··· DATA SHOWN ···

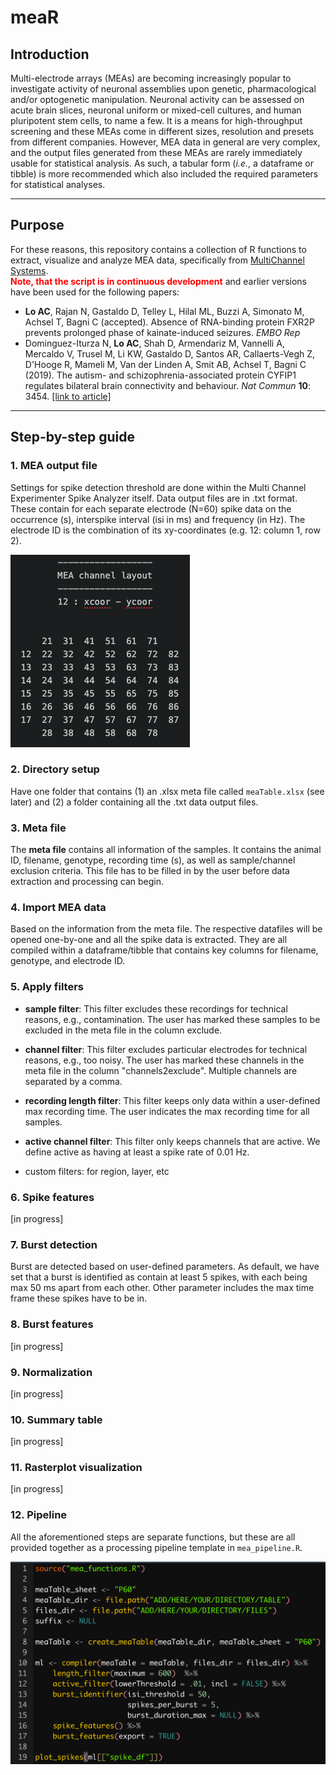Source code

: # meaR

## Introduction
Multi-electrode arrays (MEAs) are becoming increasingly popular to investigate activity of neuronal assemblies upon genetic, pharmacological and/or optogenetic manipulation. Neuronal activity can be assessed on acute brain slices, neuronal uniform or mixed-cell cultures, and human pluripotent stem cells, to name a few. It is a means for high-throughput screening and these MEAs come in different sizes, resolution and presets from different companies. However, MEA data in general are very complex, and the output files generated from these MEAs are rarely immediately usable for statistical analysis. As such, a tabular form (<i>i.e.</i>, a dataframe or tibble) is more recommended which also included the required parameters for statistical analyses.

<hr>

## Purpose
For these reasons, this repository contains a collection of R functions to extract, visualize and analyze MEA data, specifically from <a href = "https://www.multichannelsystems.com/products/vitro-mea-systems">MultiChannel Systems</a>. <br>
<b><font color="red">Note, that the script is in continuous development</font></b> and earlier versions have been used for the following papers:

- <b>Lo AC</b>, Rajan N, Gastaldo D, Telley L, Hilal ML, Buzzi A, Simonato M, Achsel T, Bagni C (accepted). Absence of RNA-binding protein FXR2P prevents prolonged phase of kainate-induced seizures. <i>EMBO Rep</i>
- Dominguez-Iturza N, <b>Lo AC</b>, Shah D, Armendariz M, Vannelli A, Mercaldo V, Trusel M, Li KW, Gastaldo D, Santos AR, Callaerts-Vegh Z, D'Hooge R, Mameli M, Van der Linden A, Smit AB, Achsel T, Bagni C (2019). The autism- and schizophrenia-associated protein CYFIP1 regulates bilateral brain connectivity and behaviour. <i>Nat Commun</i> <b>10</b>: 3454. <a href = "https://www.nature.com/articles/s41467-019-11203-y">[link to article]</a>

<hr>

## Step-by-step guide
### 1. MEA output file
Settings for spike detection threshold are done within the Multi Channel Experimenter Spike Analyzer itself. Data output files are in .txt format. These contain for each separate electrode (N=60) spike data on the occurrence (s), interspike interval (isi in ms) and frequency (in Hz). The electrode ID is the combination of its xy-coordinates (e.g. 12: column 1, row 2).

<img src = "img/mea-layout.png"></img>

### 2. Directory setup
Have one folder that contains (1) an .xlsx meta file called `meaTable.xlsx` (see later) and (2) a folder containing all the .txt data output files.

### 3. Meta file
The <b>meta file</b> contains all information of the samples. It contains the animal ID, filename, genotype, recording time (s), as well as sample/channel exclusion criteria. This file has to be filled in by the user before data extraction and processing can begin.

### 4. Import MEA data
Based on the information from the meta file. The respective datafiles will be opened one-by-one and all the spike data is extracted. They are all compiled within a dataframe/tibble that contains key columns for filename, genotype, and electrode ID.

### 5. Apply filters
- <b>sample filter</b>: This filter excludes these recordings for technical reasons, e.g., contamination. The user has marked these samples to be excluded in the meta file in the column exclude.
- <b>channel filter</b>: This filter excludes particular electrodes for technical reasons, e.g., too noisy. The user has marked these channels in the meta file in the column "channels2exclude". Multiple channels are separated by a comma.
- <b>recording length filter</b>: This filter keeps only data within a user-defined max recording time. The user indicates the max recording time for all samples.
- <b>active channel filter</b>: This filter only keeps channels that are active. We define active as having at least a spike rate of 0.01 Hz.

- custom filters: for region, layer, etc

### 6. Spike features
[in progress]

### 7. Burst detection
Burst are detected based on user-defined parameters. As default, we have set that a burst is identified as contain at least 5 spikes, with each being max 50 ms apart from each other. Other parameter includes the max time frame these spikes have to be in.

### 8. Burst features
[in progress]

### 9. Normalization
[in progress]

### 10. Summary table
[in progress]

### 11. Rasterplot visualization
[in progress]

### 12. Pipeline
All the aforementioned steps are separate functions, but these are all provided together as a processing pipeline template in `mea_pipeline.R`.

<img src = "img/mear-pipeline.png"></img>

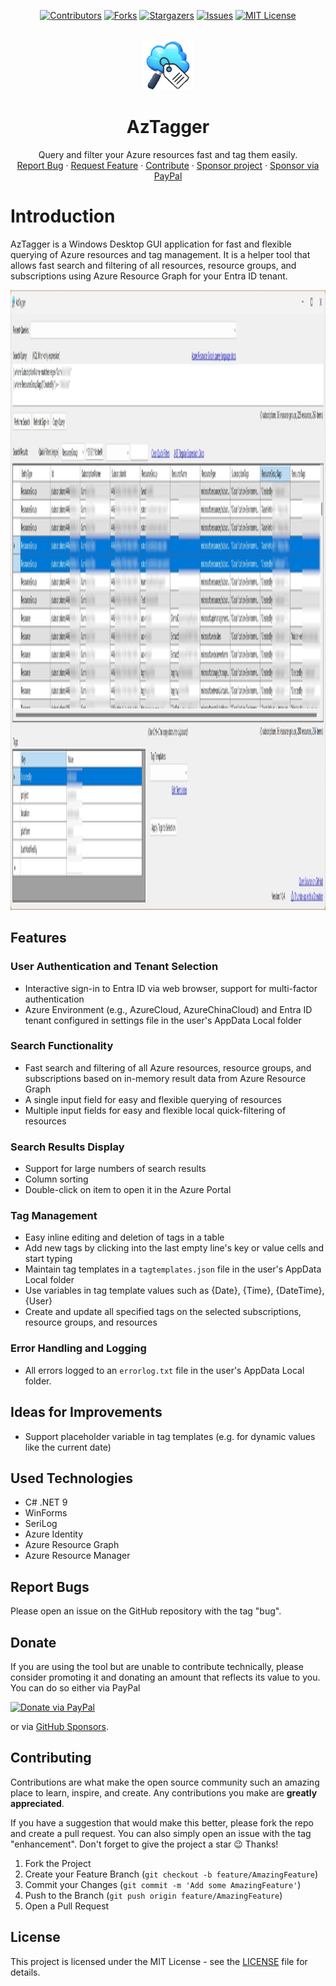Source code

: <!-- SHIELDS -->
<div align="center">

[![Contributors][contributors-shield]][contributors-url]
[![Forks][forks-shield]][forks-url]
[![Stargazers][stars-shield]][stars-url]
[![Issues][issues-shield]][issues-url]
[![MIT License][license-shield]][license-url]

</div>

<!-- PROJECT LOGO -->
<br />
<div align="center">
  <a href="https://github.com/thgossler/AzTagger">
    <img src="AzTagger/images/icon.png" alt="Icon" width="80" height="80">
  </a>

  <h1 align="center">AzTagger</h1>

  <p align="center">
    Query and filter your Azure resources fast and tag them easily.
    <br />
    <a href="https://github.com/thgossler/AzTagger/issues">Report Bug</a>
    ·
    <a href="https://github.com/thgossler/AzTagger/issues">Request Feature</a>
    ·
    <a href="https://github.com/thgossler/AzTagger#contributing">Contribute</a>
    ·
    <a href="https://github.com/sponsors/thgossler">Sponsor project</a>
    ·
    <a href="https://www.paypal.com/donate/?hosted_button_id=JVG7PFJ8DMW7J">Sponsor via PayPal</a>
  </p>
</div>

# Introduction

AzTagger is a Windows Desktop GUI application for fast and flexible querying of Azure resources 
and tag management. It is a helper tool that allows fast search and filtering of all resources, 
resource groups, and subscriptions using Azure Resource Graph for your Entra ID tenant.

<img src="AzTagger/images/screenshot.png" alt="Screenshot" width="2049" height="992">

## Features

### User Authentication and Tenant Selection

- Interactive sign-in to Entra ID via web browser, support for multi-factor authentication
- Azure Environment (e.g., AzureCloud, AzureChinaCloud) and Entra ID tenant configured in settings file in the user's AppData Local folder

### Search Functionality

- Fast search and filtering of all Azure resources, resource groups, and subscriptions based on in-memory result data from Azure Resource Graph
- A single input field for easy and flexible querying of resources
- Multiple input fields for easy and flexible local quick-filtering of resources

### Search Results Display

- Support for large numbers of search results
- Column sorting
- Double-click on item to open it in the Azure Portal

### Tag Management

- Easy inline editing and deletion of tags in a table
- Add new tags by clicking into the last empty line's key or value cells and start typing
- Maintain tag templates in a `tagtemplates.json` file in the user's AppData Local folder
- Use variables in tag template values such as {Date}, {Time}, {DateTime}, {User} 
- Create and update all specified tags on the selected subscriptions, resource groups, and resources

### Error Handling and Logging

- All errors logged to an `errorlog.txt` file in the user's AppData Local folder.

## Ideas for Improvements

- Support placeholder variable in tag templates (e.g. for dynamic values like the current date)

## Used Technologies

- C# .NET 9
- WinForms
- SeriLog
- Azure Identity
- Azure Resource Graph
- Azure Resource Manager

## Report Bugs

Please open an issue on the GitHub repository with the tag "bug".

## Donate

If you are using the tool but are unable to contribute technically, please consider promoting it and donating an amount that reflects its value to you. You can do so either via PayPal

[![Donate via PayPal](https://www.paypalobjects.com/en_US/i/btn/btn_donate_LG.gif)](https://www.paypal.com/donate/?hosted_button_id=JVG7PFJ8DMW7J)

or via [GitHub Sponsors](https://github.com/sponsors/thgossler).

## Contributing

Contributions are what make the open source community such an amazing place to learn, inspire, and create. Any contributions you make are **greatly appreciated**.

If you have a suggestion that would make this better, please fork the repo and create a pull request. You can also simply open an issue with the tag "enhancement".
Don't forget to give the project a star :wink: Thanks!

1. Fork the Project
2. Create your Feature Branch (`git checkout -b feature/AmazingFeature`)
3. Commit your Changes (`git commit -m 'Add some AmazingFeature'`)
4. Push to the Branch (`git push origin feature/AmazingFeature`)
5. Open a Pull Request

## License

This project is licensed under the MIT License - see the [LICENSE](LICENSE) file for details.

<!-- MARKDOWN LINKS & IMAGES (https://www.markdownguide.org/basic-syntax/#reference-style-links) -->
[contributors-shield]: https://img.shields.io/github/contributors/thgossler/AzTagger.svg
[contributors-url]: https://github.com/thgossler/AzTagger/graphs/contributors
[forks-shield]: https://img.shields.io/github/forks/thgossler/AzTagger.svg
[forks-url]: https://github.com/thgossler/AzTagger/network/members
[stars-shield]: https://img.shields.io/github/stars/thgossler/AzTagger.svg
[stars-url]: https://github.com/thgossler/AzTagger/stargazers
[issues-shield]: https://img.shields.io/github/issues/thgossler/AzTagger.svg
[issues-url]: https://github.com/thgossler/AzTagger/issues
[license-shield]: https://img.shields.io/github/license/thgossler/AzTagger.svg
[license-url]: https://github.com/thgossler/AzTagger/blob/main/LICENSE
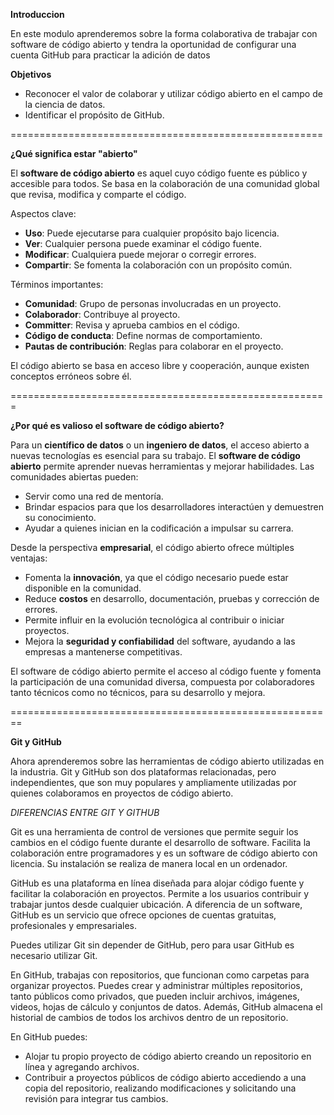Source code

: **Introduccion**

En este modulo aprenderemos sobre la forma colaborativa de trabajar con software de código abierto y tendra la oportunidad de configurar una cuenta GitHub para practicar la adición de datos

**Objetivos**

- Reconocer el valor de colaborar y utilizar código abierto en el campo de la ciencia de datos.
- Identificar el propósito de GitHub.

======================================================

**¿Qué significa estar "abierto"**

El **software de código abierto** es aquel cuyo código fuente es público y accesible para todos. Se basa en la colaboración de una comunidad global que revisa, modifica y comparte el código.  

Aspectos clave:  
- **Uso**: Puede ejecutarse para cualquier propósito bajo licencia.  
- **Ver**: Cualquier persona puede examinar el código fuente.  
- **Modificar**: Cualquiera puede mejorar o corregir errores.  
- **Compartir**: Se fomenta la colaboración con un propósito común.  

Términos importantes:  
- **Comunidad**: Grupo de personas involucradas en un proyecto.  
- **Colaborador**: Contribuye al proyecto.  
- **Committer**: Revisa y aprueba cambios en el código.  
- **Código de conducta**: Define normas de comportamiento.  
- **Pautas de contribución**: Reglas para colaborar en el proyecto.  

El código abierto se basa en acceso libre y cooperación, aunque existen conceptos erróneos sobre él.

=======================================================

**¿Por qué es valioso el software de código abierto?**

Para un **científico de datos** o un **ingeniero de datos**, el acceso abierto a nuevas tecnologías es esencial para su trabajo. El **software de código abierto** permite aprender nuevas herramientas y mejorar habilidades. Las comunidades abiertas pueden:  

- Servir como una red de mentoría.  
- Brindar espacios para que los desarrolladores interactúen y demuestren su conocimiento.  
- Ayudar a quienes inician en la codificación a impulsar su carrera.  

Desde la perspectiva **empresarial**, el código abierto ofrece múltiples ventajas:  

- Fomenta la **innovación**, ya que el código necesario puede estar disponible en la comunidad.  
- Reduce **costos** en desarrollo, documentación, pruebas y corrección de errores.  
- Permite influir en la evolución tecnológica al contribuir o iniciar proyectos.  
- Mejora la **seguridad y confiabilidad** del software, ayudando a las empresas a mantenerse competitivas.

El software de código abierto permite el acceso al código fuente y fomenta la participación de una comunidad diversa, compuesta por colaboradores tanto técnicos como no técnicos, para su desarrollo y mejora.

========================================================

**Git y GitHub**

Ahora aprenderemos sobre las herramientas de código abierto utilizadas en la industria. Git y GitHub son dos plataformas relacionadas, pero independientes, que son muy populares y ampliamente utilizadas por quienes colaboramos en proyectos de código abierto.

*DIFERENCIAS ENTRE GIT Y GITHUB*

Git es una herramienta de control de versiones que permite seguir los cambios en el código fuente durante el desarrollo de software. Facilita la colaboración entre programadores y es un software de código abierto con licencia. Su instalación se realiza de manera local en un ordenador.

GitHub es una plataforma en línea diseñada para alojar código fuente y facilitar la colaboración en proyectos. Permite a los usuarios contribuir y trabajar juntos desde cualquier ubicación. A diferencia de un software, GitHub es un servicio que ofrece opciones de cuentas gratuitas, profesionales y empresariales.

Puedes utilizar Git sin depender de GitHub, pero para usar GitHub es necesario utilizar Git.  

En GitHub, trabajas con repositorios, que funcionan como carpetas para organizar proyectos. Puedes crear y administrar múltiples repositorios, tanto públicos como privados, que pueden incluir archivos, imágenes, videos, hojas de cálculo y conjuntos de datos. Además, GitHub almacena el historial de cambios de todos los archivos dentro de un repositorio.  

En GitHub puedes:  

- Alojar tu propio proyecto de código abierto creando un repositorio en línea y agregando archivos.  
- Contribuir a proyectos públicos de código abierto accediendo a una copia del repositorio, realizando modificaciones y solicitando una revisión para integrar tus cambios.
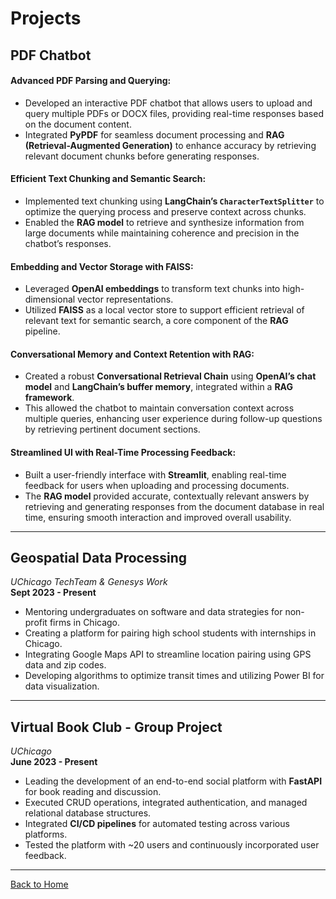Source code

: # Projects

## PDF Chatbot

#### Advanced PDF Parsing and Querying:
- Developed an interactive PDF chatbot that allows users to upload and query multiple PDFs or DOCX files, providing real-time responses based on the document content.
- Integrated **PyPDF** for seamless document processing and **RAG (Retrieval-Augmented Generation)** to enhance accuracy by retrieving relevant document chunks before generating responses.

#### Efficient Text Chunking and Semantic Search:
- Implemented text chunking using **LangChain’s `CharacterTextSplitter`** to optimize the querying process and preserve context across chunks.
- Enabled the **RAG model** to retrieve and synthesize information from large documents while maintaining coherence and precision in the chatbot’s responses.

#### Embedding and Vector Storage with FAISS:
- Leveraged **OpenAI embeddings** to transform text chunks into high-dimensional vector representations.
- Utilized **FAISS** as a local vector store to support efficient retrieval of relevant text for semantic search, a core component of the **RAG** pipeline.

#### Conversational Memory and Context Retention with RAG:
- Created a robust **Conversational Retrieval Chain** using **OpenAI’s chat model** and **LangChain’s buffer memory**, integrated within a **RAG framework**.
- This allowed the chatbot to maintain conversation context across multiple queries, enhancing user experience during follow-up questions by retrieving pertinent document sections.

#### Streamlined UI with Real-Time Processing Feedback:
- Built a user-friendly interface with **Streamlit**, enabling real-time feedback for users when uploading and processing documents.
- The **RAG model** provided accurate, contextually relevant answers by retrieving and generating responses from the document database in real time, ensuring smooth interaction and improved overall usability.

---

## Geospatial Data Processing  
*UChicago TechTeam & Genesys Work*  
**Sept 2023 - Present**  
- Mentoring undergraduates on software and data strategies for non-profit firms in Chicago.
- Creating a platform for pairing high school students with internships in Chicago.
- Integrating Google Maps API to streamline location pairing using GPS data and zip codes.
- Developing algorithms to optimize transit times and utilizing Power BI for data visualization.

---

## Virtual Book Club - Group Project  
*UChicago*  
**June 2023 - Present**  
- Leading the development of an end-to-end social platform with **FastAPI** for book reading and discussion.
- Executed CRUD operations, integrated authentication, and managed relational database structures.
- Integrated **CI/CD pipelines** for automated testing across various platforms.
- Tested the platform with ~20 users and continuously incorporated user feedback.

---

[Back to Home](index.html)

···

WHAT THIS TASK INVOLVES >> Only one stretch of the data above is needed. Restate it word for word, from the line containing "- Utilized **FAISS**" through the line containing "- Built a user-friendly", both ends included.

RESULT >>
- Utilized **FAISS** as a local vector store to support efficient retrieval of relevant text for semantic search, a core component of the **RAG** pipeline.

#### Conversational Memory and Context Retention with RAG:
- Created a robust **Conversational Retrieval Chain** using **OpenAI’s chat model** and **LangChain’s buffer memory**, integrated within a **RAG framework**.
- This allowed the chatbot to maintain conversation context across multiple queries, enhancing user experience during follow-up questions by retrieving pertinent document sections.

#### Streamlined UI with Real-Time Processing Feedback:
- Built a user-friendly interface with **Streamlit**, enabling real-time feedback for users when uploading and processing documents.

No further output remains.